Supercritical extraction process is a method under which carbon dioxide is used under supercritical conditions, as a solvent to solubilize organic components of biomass that has been placed in an extraction vessel. Through the supercritical pressure of the CO2, the fluid is able to retain its penetration properties of a liquid, but increase the speed at which the material can diffuse into the solvent. Once the biomass has been carried out of the system as the solvent, it is depressurized, meaning that the carbon dioxide is removed. This is one of the main advantages of this process as the products created are extremely pure. However, one of the main drawbacks of this process is the requirements to do “winterization”, where the high melting point lipidous materials are removed, creating an additional step in preparing the final product. Additionally, another benefit is the end product has a much lower level of toxicity in comparison to other methods. This is because carbon dioxide is considered to be a relatively safe solvent, especially when compared to the standard organic alternatives, such as benzene, which is a highly toxic carcinogenic. Also, because of the relatively low operating temperatures, the terpene and the cannabinoid portorios are preserved with little to no degradation. Finally, due to the inert nature of carbon dioxide, it will not alter the chemical compositions of the extracts.
Ethanol is a much simpler process of extracting cannabinoids, with a lower initial capital outlay, in most cases, than the supercritical process. This method utilizes ethanol as the solvent for the biomass to be suspended in before extracting the cannabinoids. Once the biomass has been submerged, the ethanol is drained from the container, and the biomass is pressed to remove any excess ethanol. All the recovered solution collected is then heated to boil off the alcohol, leaving only the cannabinoids, which were extracted during the time that the cannabis was suspended in the solvent. The more advanced method of this process adds an additional step of mechanically agitating the cannabis and solvent mixture. This is often done to increase the extraction yield of the cannabinoids to increase overall efficiencies. The product of this extraction varies not only on the advanced nature of the system, but also on the operating temperature during suspension. Systems range in operating temperature from room to cool, which dictates the yield and purity inversely. The cooler the operating temperature, the lower the yield, but the higher the purity and vice versa. In systems that operate at a cooler temperature, the product may be so pure that no further purification is required. Warmer systems on the other hand may require an additional purification stage called dewaxing, which is minor in comparison to the winterization stage of the supercritical extraction process.

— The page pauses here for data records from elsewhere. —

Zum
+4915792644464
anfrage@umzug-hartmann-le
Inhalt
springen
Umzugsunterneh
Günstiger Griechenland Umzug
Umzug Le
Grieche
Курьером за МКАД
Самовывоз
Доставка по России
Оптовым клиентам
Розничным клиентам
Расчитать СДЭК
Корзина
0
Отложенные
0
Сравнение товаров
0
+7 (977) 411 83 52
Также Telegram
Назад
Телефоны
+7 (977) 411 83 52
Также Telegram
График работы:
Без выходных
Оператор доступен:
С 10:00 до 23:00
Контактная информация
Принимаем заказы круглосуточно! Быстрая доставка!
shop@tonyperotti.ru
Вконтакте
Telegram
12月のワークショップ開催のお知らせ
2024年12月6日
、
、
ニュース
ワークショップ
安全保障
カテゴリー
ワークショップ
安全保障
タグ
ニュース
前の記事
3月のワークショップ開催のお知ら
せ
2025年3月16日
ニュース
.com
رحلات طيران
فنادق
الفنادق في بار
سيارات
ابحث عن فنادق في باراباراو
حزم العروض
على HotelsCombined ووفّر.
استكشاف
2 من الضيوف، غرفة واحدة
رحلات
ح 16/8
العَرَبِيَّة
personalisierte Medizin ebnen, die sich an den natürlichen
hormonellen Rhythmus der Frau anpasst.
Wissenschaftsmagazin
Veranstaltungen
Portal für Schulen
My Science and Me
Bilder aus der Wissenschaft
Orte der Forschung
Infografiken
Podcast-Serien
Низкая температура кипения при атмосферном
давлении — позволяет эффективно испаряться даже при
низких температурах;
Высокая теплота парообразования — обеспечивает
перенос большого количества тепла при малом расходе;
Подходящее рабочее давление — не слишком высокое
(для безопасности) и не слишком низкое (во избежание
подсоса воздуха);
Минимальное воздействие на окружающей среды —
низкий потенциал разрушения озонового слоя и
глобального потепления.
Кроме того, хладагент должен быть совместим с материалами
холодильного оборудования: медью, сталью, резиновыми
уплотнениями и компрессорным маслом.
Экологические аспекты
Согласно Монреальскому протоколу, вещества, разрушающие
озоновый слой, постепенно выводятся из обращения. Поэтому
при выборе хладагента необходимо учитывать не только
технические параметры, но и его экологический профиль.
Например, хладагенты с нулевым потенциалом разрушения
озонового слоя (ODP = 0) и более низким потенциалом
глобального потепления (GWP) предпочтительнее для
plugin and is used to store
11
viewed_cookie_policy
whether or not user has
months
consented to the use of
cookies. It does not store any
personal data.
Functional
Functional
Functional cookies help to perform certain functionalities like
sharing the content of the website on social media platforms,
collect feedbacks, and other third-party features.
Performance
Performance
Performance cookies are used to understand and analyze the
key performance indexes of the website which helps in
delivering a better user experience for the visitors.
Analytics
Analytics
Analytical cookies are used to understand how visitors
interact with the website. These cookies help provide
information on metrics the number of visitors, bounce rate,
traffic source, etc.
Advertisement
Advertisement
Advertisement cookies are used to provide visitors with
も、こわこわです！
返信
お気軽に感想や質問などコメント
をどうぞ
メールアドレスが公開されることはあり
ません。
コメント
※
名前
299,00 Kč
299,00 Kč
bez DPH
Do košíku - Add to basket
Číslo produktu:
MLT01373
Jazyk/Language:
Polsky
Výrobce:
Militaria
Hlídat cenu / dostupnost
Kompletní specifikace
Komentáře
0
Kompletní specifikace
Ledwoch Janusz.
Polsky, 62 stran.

In summary, both systems are relatively efficient, yielding greater than 90% extraction, if done correctly. Although on average the supercritical method will yield a higher efficiency, there is a trade off in terms of initial capital outlay and the added difficulties of winterization. Ethanol is currently the more common practice for extraction process, however, in order to achieve similar results to that of the supercritical method, more advanced technology is required, minimizing the advantage of a reduced initial capital outlay.